Project2-Template-IncidentResponsetemplate.docx

Project 2

Cover page

Table of Contents

Executive Summary

Goal: Develop a cybersecurity incident report (CIR) for management with an executive summary, along with an executive briefing for a company

Step 1: Develop a Wireless and BYOD Security Plan

“Wireless and BYOD Security Plan” section

· Provide an executive summary to answer other security concerns related to BYOD and wireless.

· Provide answers to the threat of unauthorized equipment or rogue access points.

· Describe how to detect rogue access points and how they can actually connect to the network.

· Describe how to identify authorized access points within your network.

· Include how the Cyber Kill Chain framework and approach could be used to improve the incident response times for networks.

Step 2: Track Suspicious Behavior

"Tracking Suspicious Behavior" section

· How would you track the location of the company asset?

· Explain how identity theft could occur.

· Explain how MAC spoofing could take place in the workplace.

· How would you protect against both identity theft and MAC spoofing?

· Address if it is feasible to determine if MAC spoofing and identity theft has taken place in the workplace.

· Include a whitelist of approved devices for this network.

· Are there any legal issues, problems, or concerns with your actions?

· What should be conducted before starting this investigation? Were your actions authorized, was the notification valid, or are there any other concerns?

Step 3: Develop a Continuous Improvement Plan

"Continuous Improvement Plan" section

· Provide for your leadership a description of wired equivalent privacy and also Wi-Fi protected access networks. Include the pros and cons of each type of wireless network, as well as WPA2.

· Define the scheme for using pre-shared keys for encryption.
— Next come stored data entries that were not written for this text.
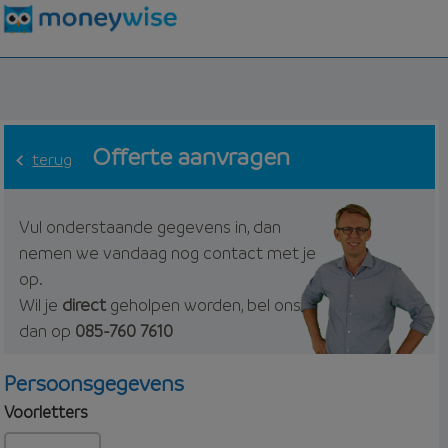
Offerte aanvragen
terug
Vul onderstaande gegevens in, dan
nemen we vandaag nog contact met je
op.
Wil je
direct
geholpen worden, bel ons
dan op
085-760 7610
Persoonsgegevens
Voorletters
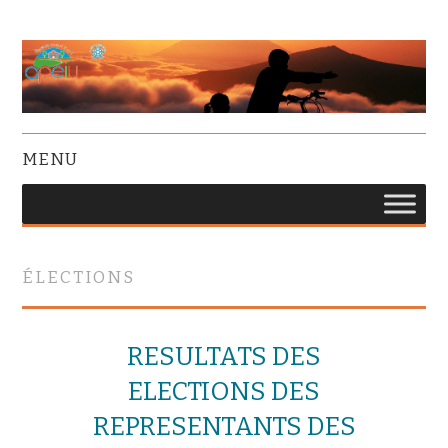
MENU
ÉLECTIONS
RESULTATS DES
ELECTIONS DES
REPRESENTANTS DES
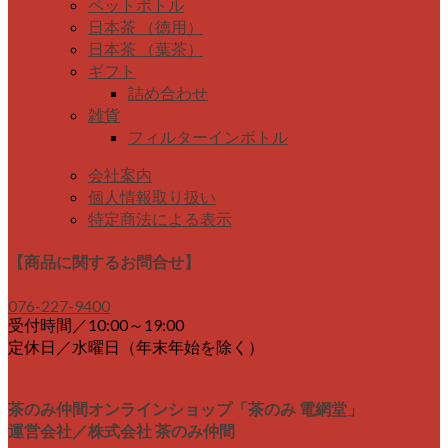
ペットボトル
日本茶 （徳用）
日本茶 （葉茶）
ギフト
詰め合わせ
雑貨
フィルターインボトル
会社案内
個人情報取り扱い
特定商法による表示
【商品に関するお問合せ】
076-227-9400
受付時間／10:00～19:00
定休日／水曜日（年末年始を除く）
茶のみ仲間オンラインショップ「茶のみ 電網堂」
運営会社／株式会社 茶のみ仲間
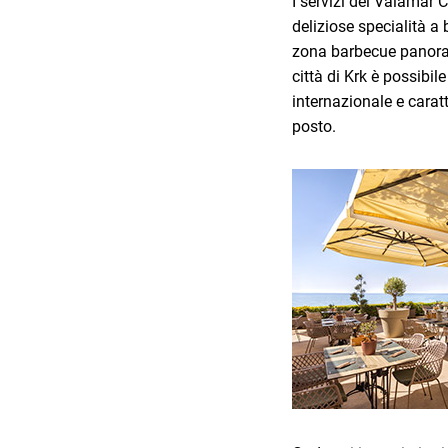
I servizi del Valamar 
deliziose specialità a
zona barbecue panoram
città di Krk è possibil
internazionale e caratte
posto.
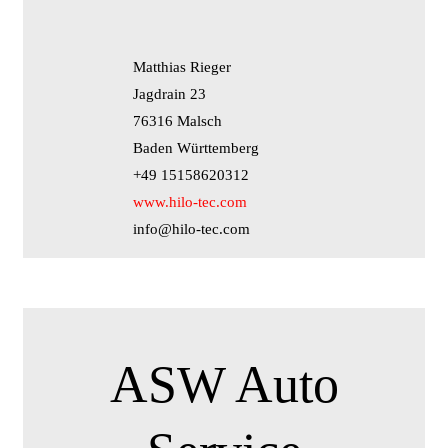
Matthias Rieger
Jagdrain 23
76316 Malsch
Baden Württemberg
+49 15158620312
www.hilo-tec.com
info@hilo-tec.com
ASW Auto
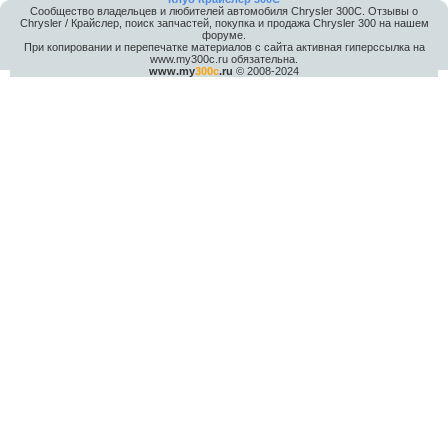
Сообщество владельцев и любителей автомобиля Chrysler 300С. Отзывы о
Chrysler / Крайслер, поиск запчастей, покупка и продажа Chrysler 300 на нашем
форуме.
При копировании и перепечатке материалов с сайта активная гиперссылка на
www.my300c.ru обязательна.
www.my
300c
.ru
© 2008-2024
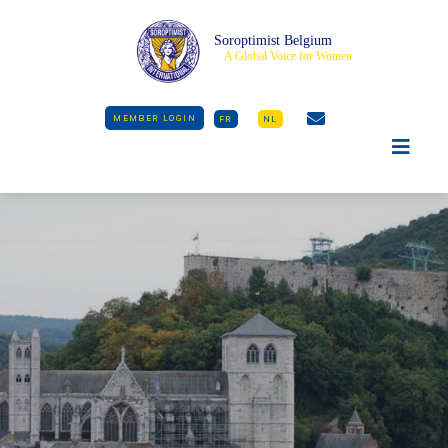
Soroptimist Belgium
A Global Voice for Women
MEMBER LOGIN
FR
NL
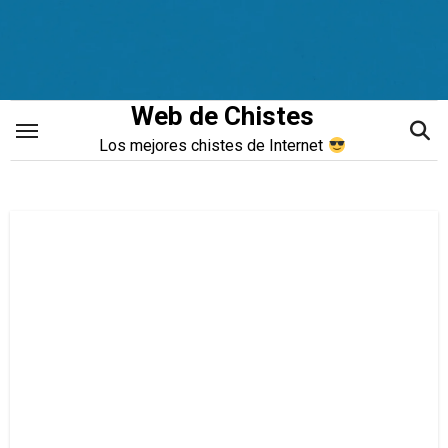
Saltar
al
contenido
Web de Chistes
Los mejores chistes de Internet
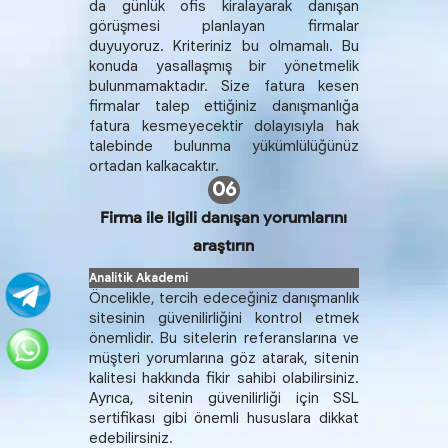
da günlük ofis kiralayarak danışan
görüşmesi planlayan firmalar
duyuyoruz. Kriteriniz bu olmamalı. Bu
konuda yasallaşmış bir yönetmelik
bulunmamaktadır. Size fatura kesen
firmalar talep ettiğiniz danışmanlığa
fatura kesmeyecektir dolayısıyla hak
talebinde bulunma yükümlülüğünüz
ortadan kalkacaktır.
06
Firma ile ilgili danışan yorumlarını
araştırın
Öncelikle, tercih edeceğiniz danışmanlık
sitesinin güvenilirliğini kontrol etmek
önemlidir. Bu sitelerin referanslarına ve
müşteri yorumlarına göz atarak, sitenin
kalitesi hakkında fikir sahibi olabilirsiniz.
Ayrıca, sitenin güvenilirliği için SSL
sertifikası gibi önemli hususlara dikkat
edebilirsiniz.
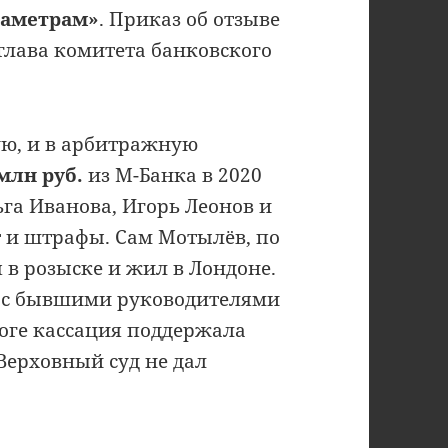
раметрам»
. Приказ об отзыве
лава комитета банковского
ую, и в арбитражную
млн руб.
из М-Банка в 2020
га Иванова, Игорь Леонов и
т и штрафы. Сам Мотылёв, по
в розыске и жил в Лондоне.
ь с бывшими руководителями
оге кассация поддержала
 Верховный суд не дал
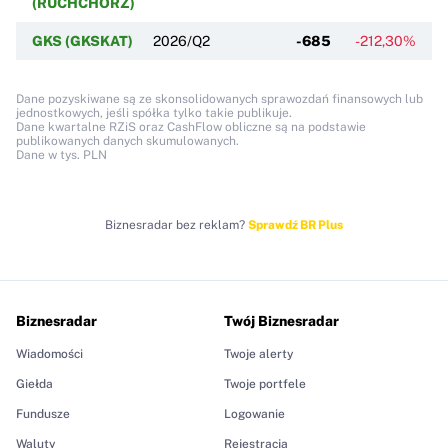
(RUCHCHORZ)
GKS (GKSKAT)
2026/Q2
-685
-212,30%
Dane pozyskiwane są ze skonsolidowanych sprawozdań finansowych lub
jednostkowych, jeśli spółka tylko takie publikuje.
Dane kwartalne RZiS oraz CashFlow obliczne są na podstawie
publikowanych danych skumulowanych.
Dane w tys. PLN
Biznesradar bez reklam?
Sprawdź BR Plus
Biznesradar
Twój Biznesradar
Wiadomości
Twoje alerty
Giełda
Twoje portfele
Fundusze
Logowanie
Waluty
Rejestracja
Is this FIPS 140-2 compliant, and if not, what is necessary to attain this?

· Include a list of other wireless protocols, such as Bluetooth, and provide a comparative analysis of four protocols including the pros, cons, and suitability for your company.

Step 4: Develop Remote Configuration Management

"Remote Configuration Management" section

· Describe remote configuration management and how it is used in maintaining the security posture of your company's network.

· Describe how you would remove an undocumented device found on the company network.

· How would you show proof that the device was removed?

Step 5: Investigate Employee Misconduct

"Employee Misconduct" section

· Provide a definition of ad hoc wireless networks and identify the threats and vulnerabilities to a company.

· How could this network contribute to the company infrastructure and how would you protect against those threats?

· Address self-configuring dynamic networks on open access architecture and the threats and vulnerabilities associated with them, as well as the possible protections that should be implemented.

· How would you detect an employee connecting to a self-configuring network or an ad hoc network?

· How would signal hiding be a countermeasure for wireless networks?

· What are the countermeasures for signal hiding?

· How is the service set identifier (SSID) used by cybersecurity professionals on wireless networks? Are these always broadcast, and if not, why not?

· How would you validate that the user is working outside of business hours?

Step 6: Analyze Wireless Traffic

"Wireless Traffic Analysis" section

· Include all screenshots requested in the lab document.

· List all of the IP addresses found within this packet capture.

· How can you modify the ngrep to include all IP addresses?

· Based on the filters you completed within this appendix, how many addresses were found, and what were those addresses?

· Which IP address had the highest count of request?

· Which IP had the highest request to the web server?

· Review the traffic between the web server and the IP address. Review the requests and determine what was requested.

· Analyze the details of the header and identify the file that was uploaded to the web server.

· Use the details you collected within this lab to create three Snort rules to detect the activity. Include those rules in this section.

Recommendations and Conclusion

References

NOTE: The idea is that you are preparing an Executive Summary as described in Step 1, and it is submitted as part of the CIR. 

So, four things appear in the deliverables list, but only three documents are submitted. The Executive Summary is included in the CIR.

Deliverables:

Executive Summary (which is included at the beginning of the CIR), Cybersecurity Incident Report (CIR), Executive Briefing, and Lab Report.

· Prepare Executive summary: This is a one-page summary at the beginning of your CIR.

· Submit Cybersecurity Incident Report (CIR): Your report should be a minimum 12-page double-spaced Word document with citations in APA format. The page count does not include figures, diagrams, tables or citations.

· Submit Executive briefing: This is a three- to five-slide visual presentation for business executives and board members.

· Submit your Lab report: A document sharing your lab experience and providing screenshots to demonstrate that you performed the lab.